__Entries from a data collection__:

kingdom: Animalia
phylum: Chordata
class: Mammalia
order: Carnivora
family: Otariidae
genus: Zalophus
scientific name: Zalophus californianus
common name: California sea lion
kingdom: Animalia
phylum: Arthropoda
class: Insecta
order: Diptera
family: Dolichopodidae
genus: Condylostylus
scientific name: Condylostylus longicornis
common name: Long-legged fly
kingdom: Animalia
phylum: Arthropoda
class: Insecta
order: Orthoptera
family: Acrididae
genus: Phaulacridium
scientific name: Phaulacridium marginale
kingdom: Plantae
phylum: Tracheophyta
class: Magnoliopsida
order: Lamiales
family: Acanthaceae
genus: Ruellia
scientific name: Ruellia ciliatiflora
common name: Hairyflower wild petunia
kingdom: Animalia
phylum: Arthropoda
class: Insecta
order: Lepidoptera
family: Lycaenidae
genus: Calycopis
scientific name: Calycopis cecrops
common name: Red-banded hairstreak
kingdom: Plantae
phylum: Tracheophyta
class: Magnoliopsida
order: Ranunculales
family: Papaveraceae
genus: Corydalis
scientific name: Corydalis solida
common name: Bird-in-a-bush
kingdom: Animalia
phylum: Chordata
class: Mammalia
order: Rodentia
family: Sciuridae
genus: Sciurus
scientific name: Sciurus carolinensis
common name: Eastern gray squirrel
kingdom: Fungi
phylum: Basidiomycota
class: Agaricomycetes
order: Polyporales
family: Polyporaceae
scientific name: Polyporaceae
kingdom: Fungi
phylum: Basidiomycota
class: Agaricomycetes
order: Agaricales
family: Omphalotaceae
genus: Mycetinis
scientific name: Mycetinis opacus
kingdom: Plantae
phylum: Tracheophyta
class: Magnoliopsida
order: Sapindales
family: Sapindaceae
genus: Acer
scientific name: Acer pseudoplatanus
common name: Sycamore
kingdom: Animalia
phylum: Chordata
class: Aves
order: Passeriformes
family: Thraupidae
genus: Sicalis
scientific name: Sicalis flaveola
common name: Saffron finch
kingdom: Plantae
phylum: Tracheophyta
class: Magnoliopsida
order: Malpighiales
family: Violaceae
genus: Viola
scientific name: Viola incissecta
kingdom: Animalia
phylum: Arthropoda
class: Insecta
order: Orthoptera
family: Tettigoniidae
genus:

__Objective__:
Copy out every line of the entries above word for word, keeping each line in its original order.

__Result of this exercise__:
kingdom: Animalia
phylum: Chordata
class: Mammalia
order: Carnivora
family: Otariidae
genus: Zalophus
scientific name: Zalophus californianus
common name: California sea lion
kingdom: Animalia
phylum: Arthropoda
class: Insecta
order: Diptera
family: Dolichopodidae
genus: Condylostylus
scientific name: Condylostylus longicornis
common name: Long-legged fly
kingdom: Animalia
phylum: Arthropoda
class: Insecta
order: Orthoptera
family: Acrididae
genus: Phaulacridium
scientific name: Phaulacridium marginale
kingdom: Plantae
phylum: Tracheophyta
class: Magnoliopsida
order: Lamiales
family: Acanthaceae
genus: Ruellia
scientific name: Ruellia ciliatiflora
common name: Hairyflower wild petunia
kingdom: Animalia
phylum: Arthropoda
class: Insecta
order: Lepidoptera
family: Lycaenidae
genus: Calycopis
scientific name: Calycopis cecrops
common name: Red-banded hairstreak
kingdom: Plantae
phylum: Tracheophyta
class: Magnoliopsida
order: Ranunculales
family: Papaveraceae
genus: Corydalis
scientific name: Corydalis solida
common name: Bird-in-a-bush
kingdom: Animalia
phylum: Chordata
class: Mammalia
order: Rodentia
family: Sciuridae
genus: Sciurus
scientific name: Sciurus carolinensis
common name: Eastern gray squirrel
kingdom: Fungi
phylum: Basidiomycota
class: Agaricomycetes
order: Polyporales
family: Polyporaceae
scientific name: Polyporaceae
kingdom: Fungi
phylum: Basidiomycota
class: Agaricomycetes
order: Agaricales
family: Omphalotaceae
genus: Mycetinis
scientific name: Mycetinis opacus
kingdom: Plantae
phylum: Tracheophyta
class: Magnoliopsida
order: Sapindales
family: Sapindaceae
genus: Acer
scientific name: Acer pseudoplatanus
common name: Sycamore
kingdom: Animalia
phylum: Chordata
class: Aves
order: Passeriformes
family: Thraupidae
genus: Sicalis
scientific name: Sicalis flaveola
common name: Saffron finch
kingdom: Plantae
phylum: Tracheophyta
class: Magnoliopsida
order: Malpighiales
family: Violaceae
genus: Viola
scientific name: Viola incissecta
kingdom: Animalia
phylum: Arthropoda
class: Insecta
order: Orthoptera
family: Tettigoniidae
genus:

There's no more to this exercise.